WRITTEN TASK A
Please decide whether each statement agrees with the debugging passage, answering yes or no and quoting the deciding words: (i) Unreliable information is information that can change over time. (ii) Graphs of CPU/memory recordings are given as real evidence. (iii) Code should be followed line by line only when you have no idea what is happening.
WRITTEN TASK B
According to the debugging passage, what two things count as real evidence?

PASSAGE
########################################

Documentary: information that is recorded in some way: logs, traces, activity monitoring. It will provide a better insight into the flow of the event, based on which you might deduce other actions that were triggered.

Demonstrative: evidence that helps support the context of other evidence: graphs of CPU/memory recordings ( you might suspect an out of memory exception).

Unreliable: information that can change over time, such as a database entry that was updated between the event and the time of the investigation. One of the traps you can fall in is to base your theory upon unreliable information. It will most likely detour your investigation.

Real: undebatable piece of evidence that points to the source of the problem: line of code, misconfiguration.

Piece it together

Your information is now grouped based on reliability; you have to go top to bottom to find possible scenarios that might fit and digest each one.

Envision the events as individual elements and make a note of each one, then you will gain a better understanding of their dependency when you combine them.

Try to create a timeline of the incidents that led to a specific behavior. Place the proof that supports an event below it to create a picture of what happened.

If the issue presents a repetitive behavior, reconstruct other occurrences as well to see if you can identify a pattern between the scenarios.

Try to reproduce it

After you have all the circumstances of the issue, you can now try to reproduce it. Make sure you replicate the environment with as much accuracy as possible. If you are working with a bunch of data, do not be lazy and investigate a specific element that is causing trouble, it might be an issue within the group, not the individual.

Follow the code line by line, even if you have an idea of what is happening. Sometimes default settings might trick you.

########################################

THE DATA
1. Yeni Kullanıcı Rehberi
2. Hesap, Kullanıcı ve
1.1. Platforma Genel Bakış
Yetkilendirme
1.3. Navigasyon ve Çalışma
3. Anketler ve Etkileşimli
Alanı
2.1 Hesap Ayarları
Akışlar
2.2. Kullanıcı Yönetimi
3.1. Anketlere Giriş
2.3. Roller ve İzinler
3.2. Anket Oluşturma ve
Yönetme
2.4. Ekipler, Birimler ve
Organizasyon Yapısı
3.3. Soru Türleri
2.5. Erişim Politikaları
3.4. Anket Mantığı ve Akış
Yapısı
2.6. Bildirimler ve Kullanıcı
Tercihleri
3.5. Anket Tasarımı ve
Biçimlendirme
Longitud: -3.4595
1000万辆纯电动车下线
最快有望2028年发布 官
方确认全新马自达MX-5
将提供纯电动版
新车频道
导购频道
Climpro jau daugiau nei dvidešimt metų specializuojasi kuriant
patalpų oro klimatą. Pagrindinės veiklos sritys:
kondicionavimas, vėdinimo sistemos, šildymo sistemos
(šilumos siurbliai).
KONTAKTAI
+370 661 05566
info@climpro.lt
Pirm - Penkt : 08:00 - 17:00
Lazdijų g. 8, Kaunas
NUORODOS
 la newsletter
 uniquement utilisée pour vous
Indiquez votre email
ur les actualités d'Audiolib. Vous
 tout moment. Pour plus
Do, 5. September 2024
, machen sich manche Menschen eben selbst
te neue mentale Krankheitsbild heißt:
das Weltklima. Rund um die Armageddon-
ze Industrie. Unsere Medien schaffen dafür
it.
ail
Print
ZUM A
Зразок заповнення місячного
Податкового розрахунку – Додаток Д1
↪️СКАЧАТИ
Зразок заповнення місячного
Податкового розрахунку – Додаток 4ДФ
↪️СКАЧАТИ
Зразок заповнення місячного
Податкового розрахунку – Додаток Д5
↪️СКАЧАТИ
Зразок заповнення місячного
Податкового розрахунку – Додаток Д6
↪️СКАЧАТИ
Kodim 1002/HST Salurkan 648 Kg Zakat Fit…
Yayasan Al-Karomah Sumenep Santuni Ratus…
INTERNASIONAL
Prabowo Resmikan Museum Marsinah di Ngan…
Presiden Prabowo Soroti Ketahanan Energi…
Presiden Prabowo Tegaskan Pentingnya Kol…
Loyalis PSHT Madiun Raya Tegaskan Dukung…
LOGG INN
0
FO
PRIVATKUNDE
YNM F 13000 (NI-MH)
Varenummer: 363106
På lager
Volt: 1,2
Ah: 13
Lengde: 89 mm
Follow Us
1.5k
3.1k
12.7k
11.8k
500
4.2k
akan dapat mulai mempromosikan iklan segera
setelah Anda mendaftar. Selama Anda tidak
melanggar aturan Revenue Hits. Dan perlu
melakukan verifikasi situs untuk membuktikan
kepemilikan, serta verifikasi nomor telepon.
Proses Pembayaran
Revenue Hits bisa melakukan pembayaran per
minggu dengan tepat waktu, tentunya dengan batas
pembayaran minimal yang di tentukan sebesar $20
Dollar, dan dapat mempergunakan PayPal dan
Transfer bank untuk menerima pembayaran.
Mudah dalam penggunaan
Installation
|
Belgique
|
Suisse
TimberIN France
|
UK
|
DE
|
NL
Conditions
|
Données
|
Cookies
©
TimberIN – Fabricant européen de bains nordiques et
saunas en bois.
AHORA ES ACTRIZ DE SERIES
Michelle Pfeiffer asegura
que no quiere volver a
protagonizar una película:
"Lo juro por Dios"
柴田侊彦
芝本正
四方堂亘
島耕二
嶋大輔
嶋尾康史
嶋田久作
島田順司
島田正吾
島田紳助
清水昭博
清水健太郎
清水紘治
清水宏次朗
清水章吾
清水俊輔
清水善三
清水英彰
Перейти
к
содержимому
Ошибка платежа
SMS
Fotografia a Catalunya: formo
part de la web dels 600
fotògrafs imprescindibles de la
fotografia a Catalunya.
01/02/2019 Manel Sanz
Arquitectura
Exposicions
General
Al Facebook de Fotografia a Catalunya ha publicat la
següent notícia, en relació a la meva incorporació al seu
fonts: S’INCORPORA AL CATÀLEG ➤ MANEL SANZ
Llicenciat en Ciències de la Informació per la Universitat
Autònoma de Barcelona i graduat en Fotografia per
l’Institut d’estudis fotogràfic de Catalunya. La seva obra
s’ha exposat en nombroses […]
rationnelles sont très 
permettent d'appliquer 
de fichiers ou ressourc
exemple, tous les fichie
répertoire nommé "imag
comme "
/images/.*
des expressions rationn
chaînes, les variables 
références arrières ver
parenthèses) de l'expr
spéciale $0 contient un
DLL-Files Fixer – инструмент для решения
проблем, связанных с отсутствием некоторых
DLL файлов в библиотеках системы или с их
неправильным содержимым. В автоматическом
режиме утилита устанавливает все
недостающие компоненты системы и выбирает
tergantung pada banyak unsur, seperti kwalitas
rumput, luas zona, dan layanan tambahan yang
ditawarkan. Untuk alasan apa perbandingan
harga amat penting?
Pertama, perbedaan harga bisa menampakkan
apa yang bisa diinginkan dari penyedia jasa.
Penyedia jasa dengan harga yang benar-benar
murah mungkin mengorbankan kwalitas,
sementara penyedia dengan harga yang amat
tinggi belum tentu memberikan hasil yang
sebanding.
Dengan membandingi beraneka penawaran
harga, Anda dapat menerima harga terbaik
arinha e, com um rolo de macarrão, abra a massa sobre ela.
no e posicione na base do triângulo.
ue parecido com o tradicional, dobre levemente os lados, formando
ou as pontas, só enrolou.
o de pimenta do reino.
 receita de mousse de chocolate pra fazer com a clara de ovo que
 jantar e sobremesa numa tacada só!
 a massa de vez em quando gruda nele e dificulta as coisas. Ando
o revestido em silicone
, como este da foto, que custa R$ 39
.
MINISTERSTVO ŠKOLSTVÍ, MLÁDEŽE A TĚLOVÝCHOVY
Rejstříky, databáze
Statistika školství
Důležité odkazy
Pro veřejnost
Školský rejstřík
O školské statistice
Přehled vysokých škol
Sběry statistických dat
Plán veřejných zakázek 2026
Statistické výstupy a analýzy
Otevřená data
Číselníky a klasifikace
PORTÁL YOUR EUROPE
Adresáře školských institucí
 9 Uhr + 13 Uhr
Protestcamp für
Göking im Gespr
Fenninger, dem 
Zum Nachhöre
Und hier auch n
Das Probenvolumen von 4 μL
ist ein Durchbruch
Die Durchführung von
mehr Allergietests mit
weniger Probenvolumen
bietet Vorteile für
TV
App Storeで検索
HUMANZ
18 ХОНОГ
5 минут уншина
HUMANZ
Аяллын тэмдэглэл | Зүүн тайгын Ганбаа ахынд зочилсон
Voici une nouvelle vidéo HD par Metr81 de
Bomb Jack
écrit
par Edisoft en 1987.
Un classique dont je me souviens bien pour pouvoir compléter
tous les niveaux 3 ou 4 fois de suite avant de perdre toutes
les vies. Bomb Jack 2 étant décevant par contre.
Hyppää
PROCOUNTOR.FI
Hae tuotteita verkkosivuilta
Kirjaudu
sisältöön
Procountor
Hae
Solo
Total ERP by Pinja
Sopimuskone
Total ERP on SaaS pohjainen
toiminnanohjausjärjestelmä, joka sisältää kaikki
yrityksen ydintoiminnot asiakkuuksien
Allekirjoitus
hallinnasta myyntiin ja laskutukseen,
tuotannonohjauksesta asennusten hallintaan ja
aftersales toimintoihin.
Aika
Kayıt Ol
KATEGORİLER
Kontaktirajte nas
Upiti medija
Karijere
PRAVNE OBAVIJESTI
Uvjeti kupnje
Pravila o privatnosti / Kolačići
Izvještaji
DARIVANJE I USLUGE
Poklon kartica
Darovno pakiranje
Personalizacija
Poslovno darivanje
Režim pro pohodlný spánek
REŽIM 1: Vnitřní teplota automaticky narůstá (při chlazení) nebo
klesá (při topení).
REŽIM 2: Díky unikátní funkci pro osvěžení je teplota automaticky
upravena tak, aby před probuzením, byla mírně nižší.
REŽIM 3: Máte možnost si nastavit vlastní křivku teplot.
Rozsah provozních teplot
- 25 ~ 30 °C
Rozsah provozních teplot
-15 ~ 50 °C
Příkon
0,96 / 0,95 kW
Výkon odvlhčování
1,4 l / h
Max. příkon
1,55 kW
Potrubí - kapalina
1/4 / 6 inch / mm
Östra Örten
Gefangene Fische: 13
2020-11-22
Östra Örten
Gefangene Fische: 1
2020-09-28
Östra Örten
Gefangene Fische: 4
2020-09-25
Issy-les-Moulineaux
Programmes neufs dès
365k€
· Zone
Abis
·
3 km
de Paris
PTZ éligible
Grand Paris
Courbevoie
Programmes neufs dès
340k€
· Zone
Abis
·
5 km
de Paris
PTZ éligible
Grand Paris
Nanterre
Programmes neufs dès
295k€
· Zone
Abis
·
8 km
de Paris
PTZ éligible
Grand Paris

########################################

EXPECTED OUTPUT A
(i) Yes: "Unreliable: information that can change over time"
(ii) No: "Demonstrative: evidence that helps support the context of other evidence: graphs of CPU/memory recordings"
(iii) No: "Follow the code line by line, even if you have an idea of what is happening."

EXPECTED OUTPUT B
A line of code and a misconfiguration.